▸ Problem
Word for word, please restate the line that contains "Gameplay with a" and all lines after it through the end of the material, minus the pictures.

▸ Data for processing
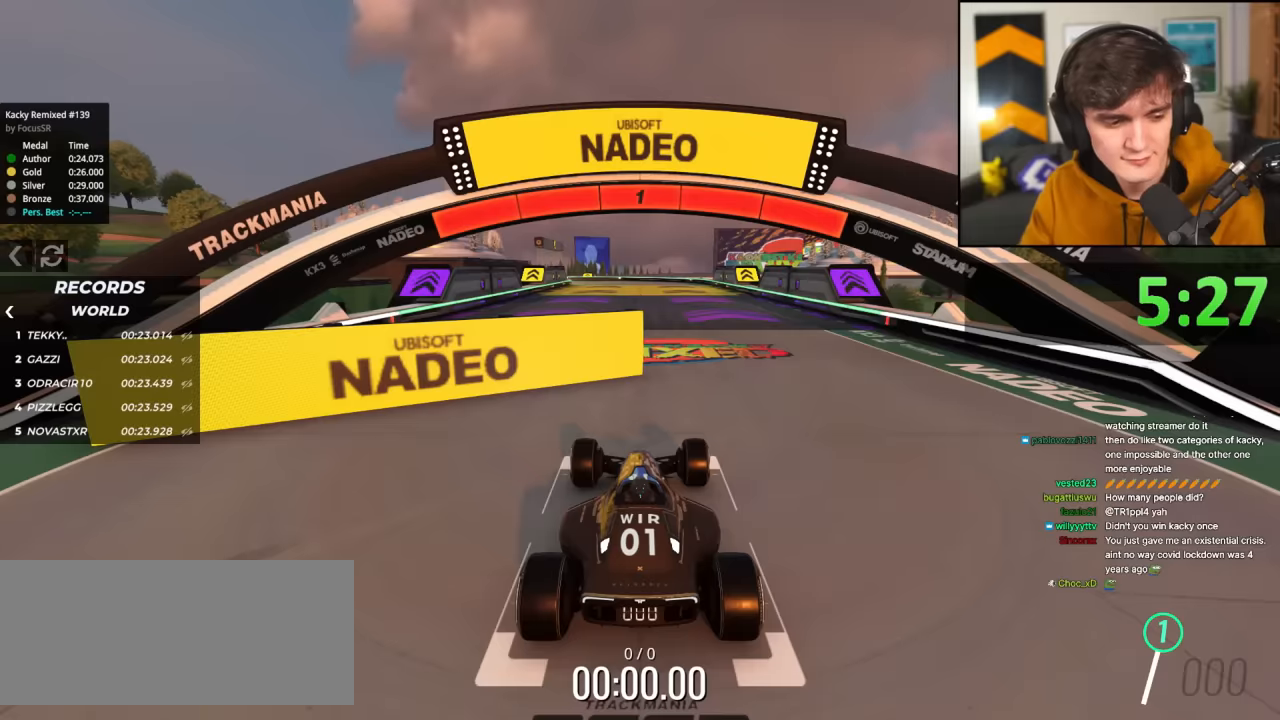
Gameplay with keyboard; each line is a JSON object with the keys held at the frame after it. "events" lists presses ("down") and releases ("up") of "brake", "down", "left", "right" and "up" between this image and that frame as [ms after this image, input, new state], when the widget could be followed in between. No other keys are recorded. Mouse input is not recorded. Key names are as the overlay labels them; some are game actions (e.g. jump) rather than physical keys.
{"keys": ["right", "up"], "events": []}
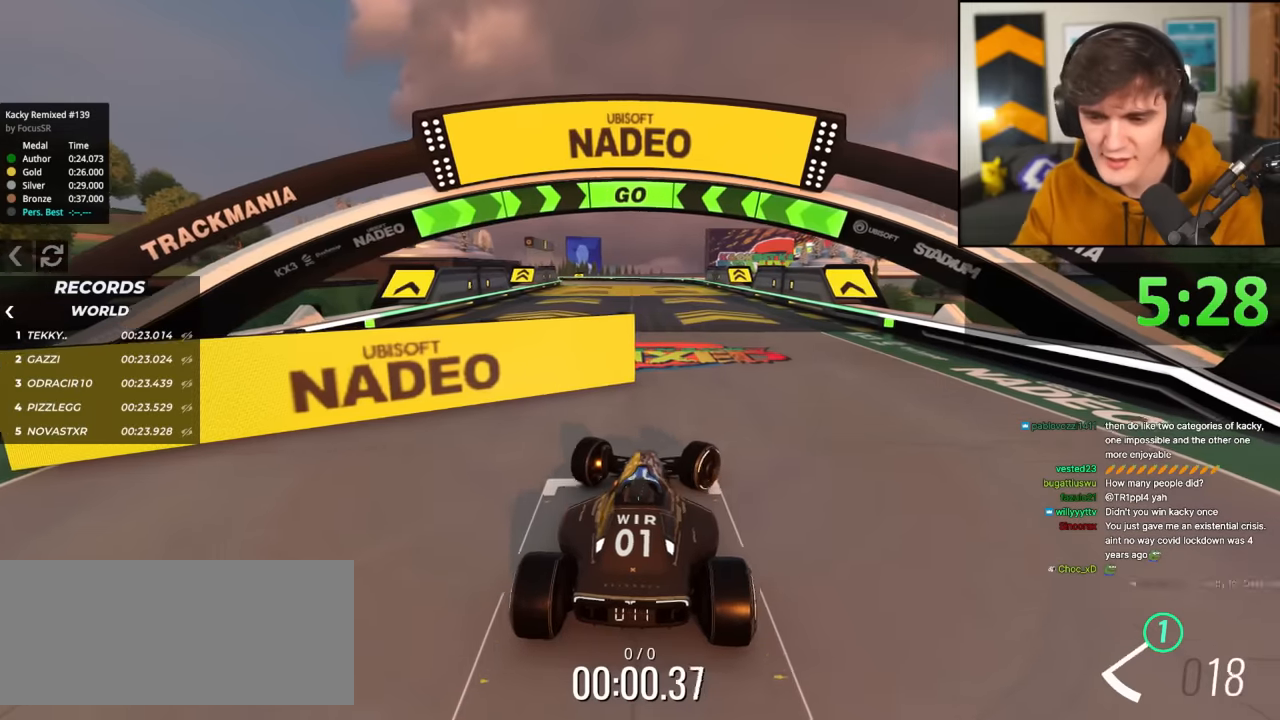
{"keys": ["right", "up"], "events": []}
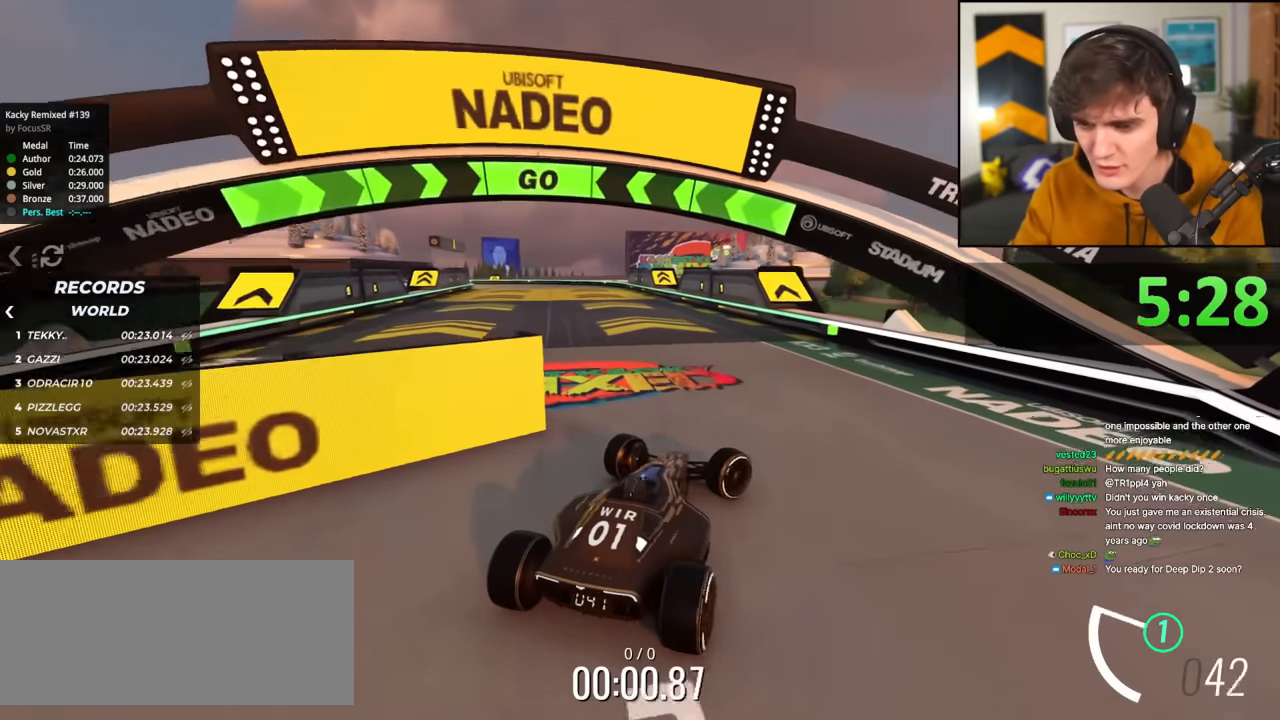
{"keys": ["left", "up"], "events": [[150, "right", "up"], [300, "left", "down"]]}
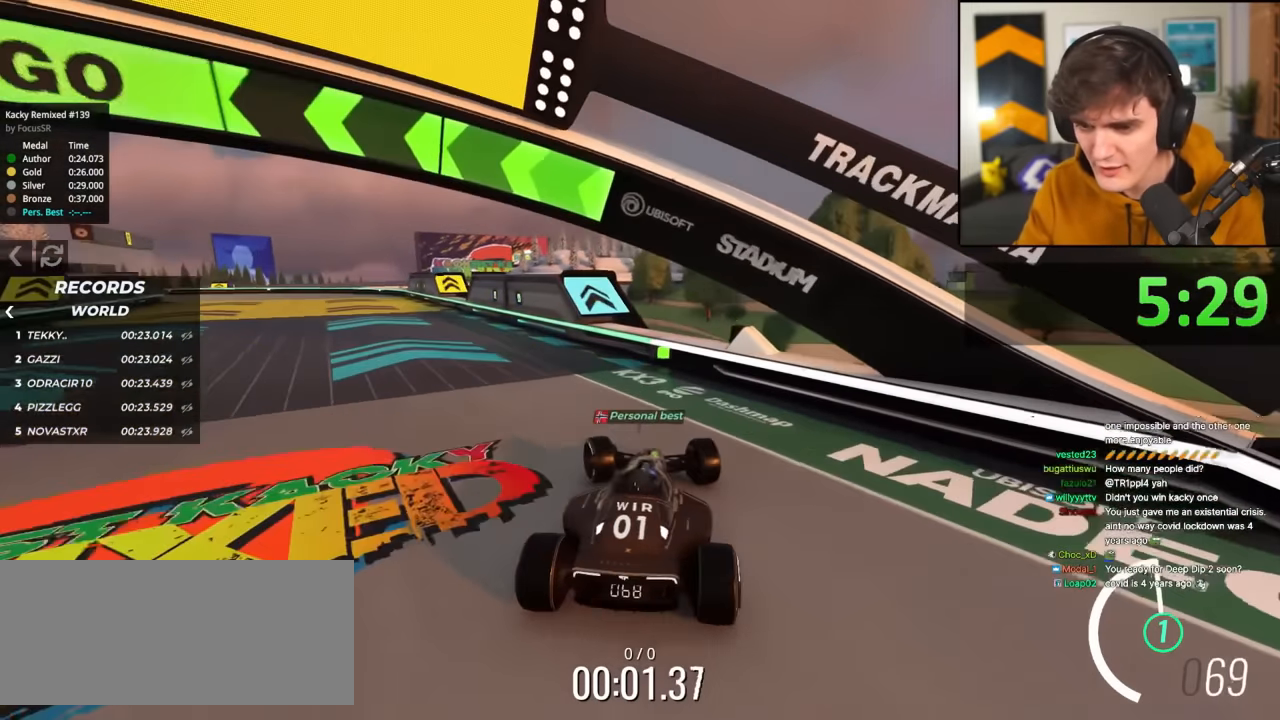
{"keys": ["up"], "events": [[401, "left", "up"]]}
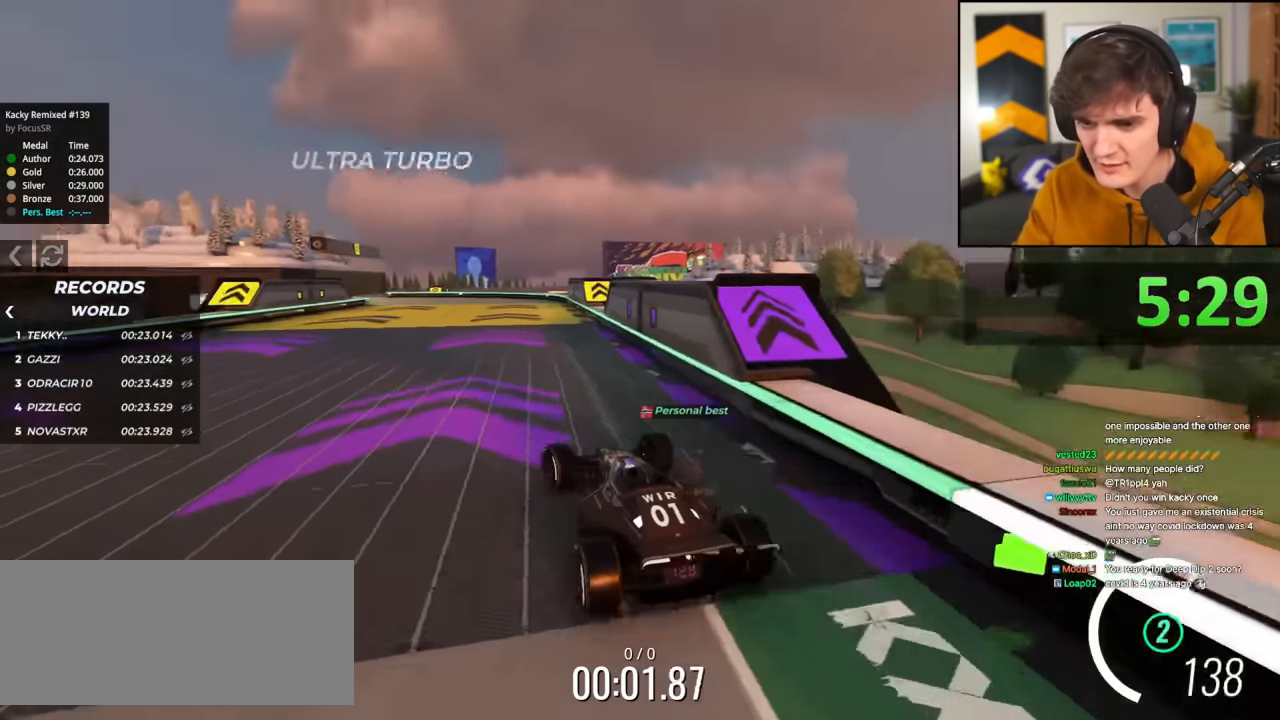
{"keys": ["up"], "events": [[83, "left", "down"], [233, "left", "up"]]}
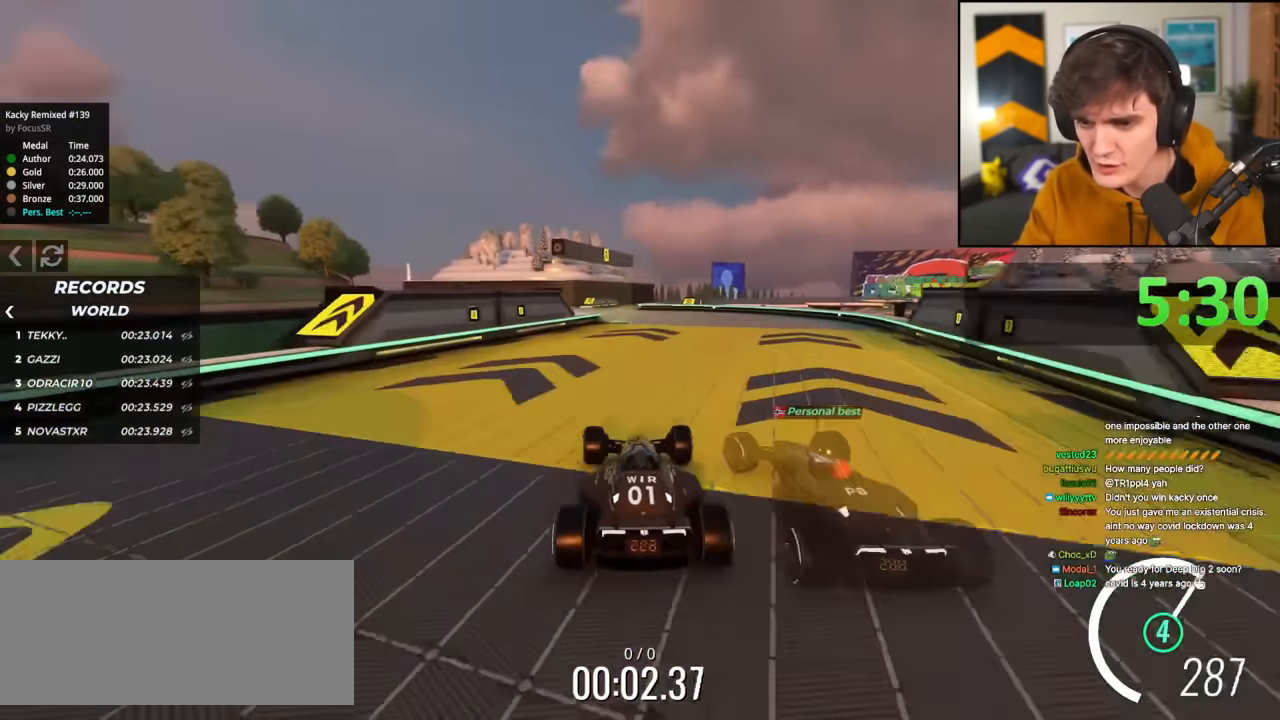
{"keys": ["right", "up"], "events": [[150, "left", "down"], [234, "left", "up"], [334, "right", "down"]]}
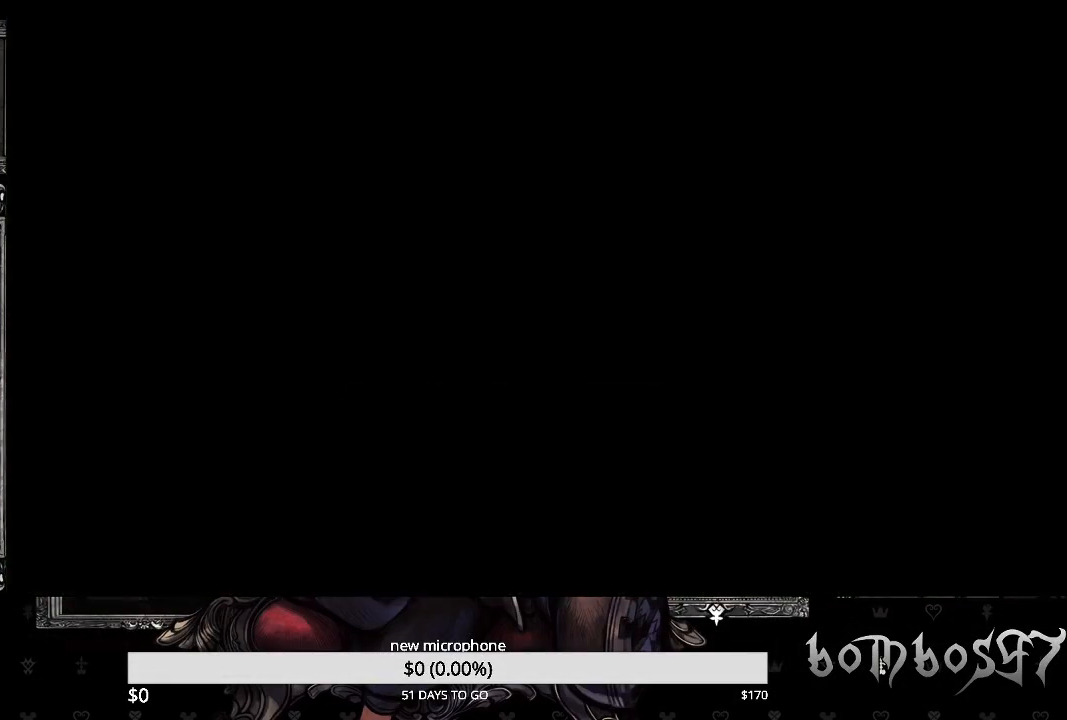
Gameplay with a controller (PlayStation layout); each line is a JSON object with the inputs held at the frame after it. "events" lists button and stick changes between this image and that frame as [ms after this image, input, new state], when the widget could be followed in between.
{"buttons": [], "left_stick": "center", "right_stick": "center", "events": []}
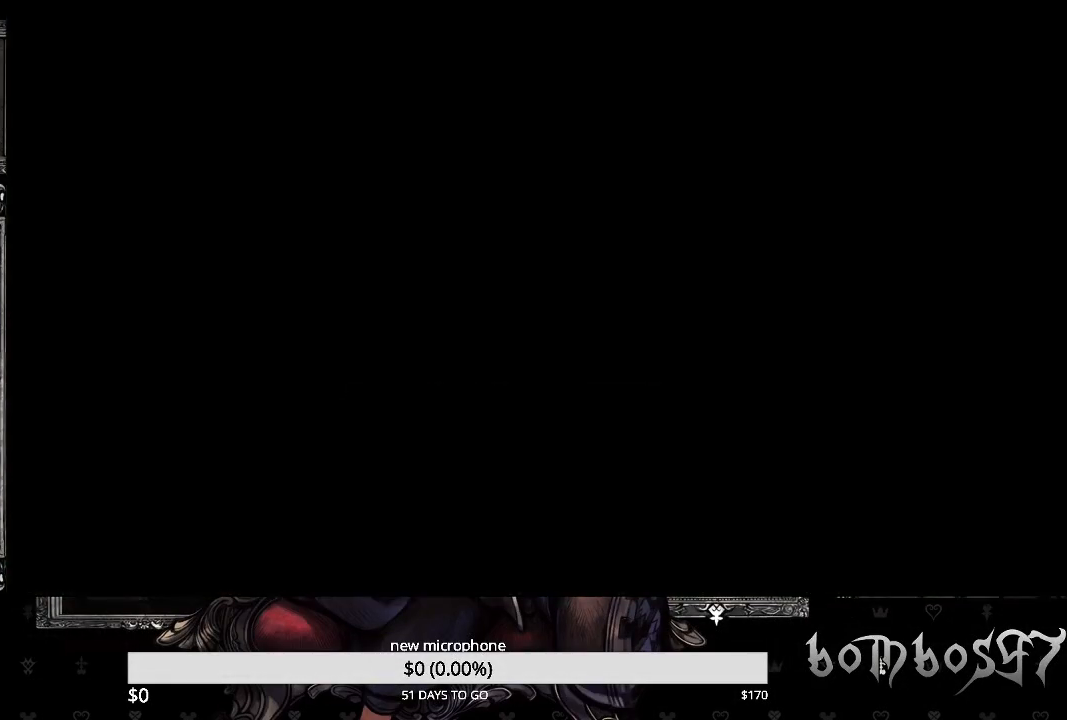
{"buttons": [], "left_stick": "up-left", "right_stick": "center", "events": [[500, "left_stick", "up-left"]]}
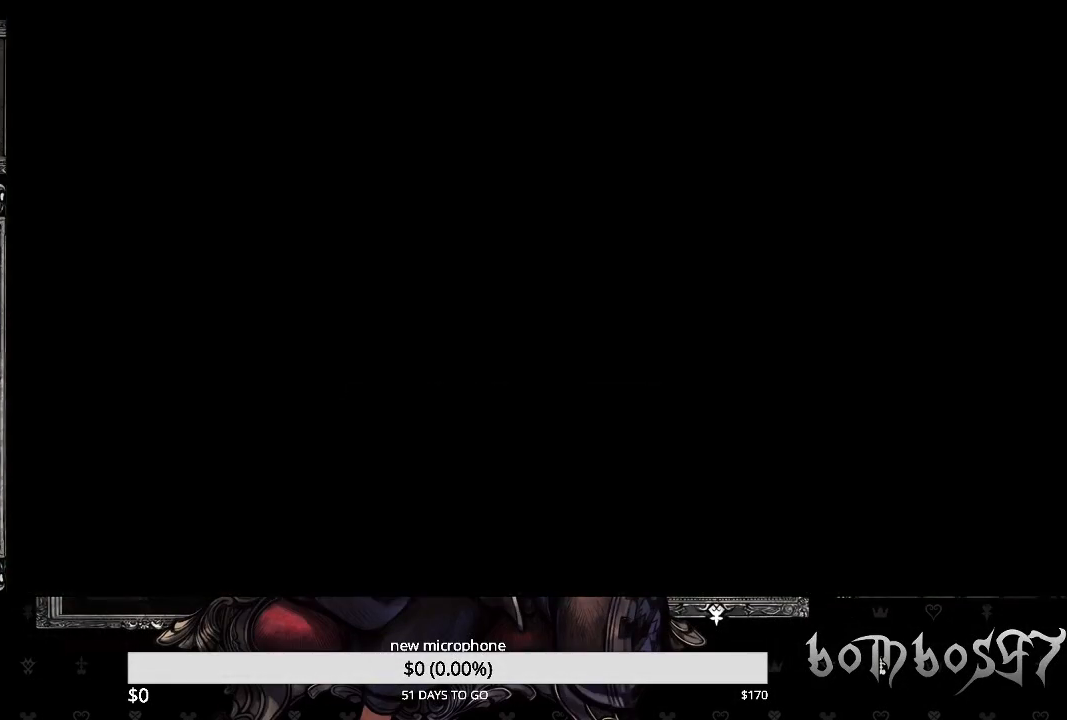
{"buttons": [], "left_stick": "up-left", "right_stick": "center", "events": []}
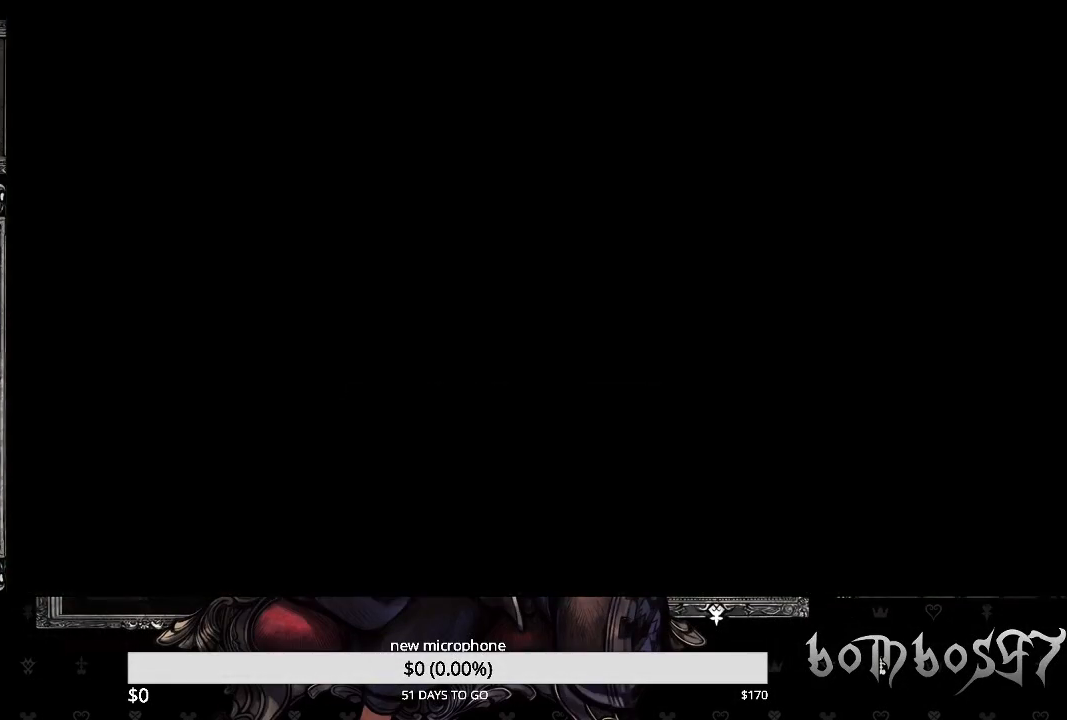
{"buttons": [], "left_stick": "up-left", "right_stick": "center", "events": []}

▸ Output
Gameplay with a controller (PlayStation layout); each line is a JSON object with the inputs held at the frame after it. "events" lists button and stick changes between this image and that frame as [ms after this image, input, new state], when the widget could be followed in between.
{"buttons": [], "left_stick": "center", "right_stick": "center", "events": []}
{"buttons": [], "left_stick": "up-left", "right_stick": "center", "events": [[500, "left_stick", "up-left"]]}
{"buttons": [], "left_stick": "up-left", "right_stick": "center", "events": []}
{"buttons": [], "left_stick": "up-left", "right_stick": "center", "events": []}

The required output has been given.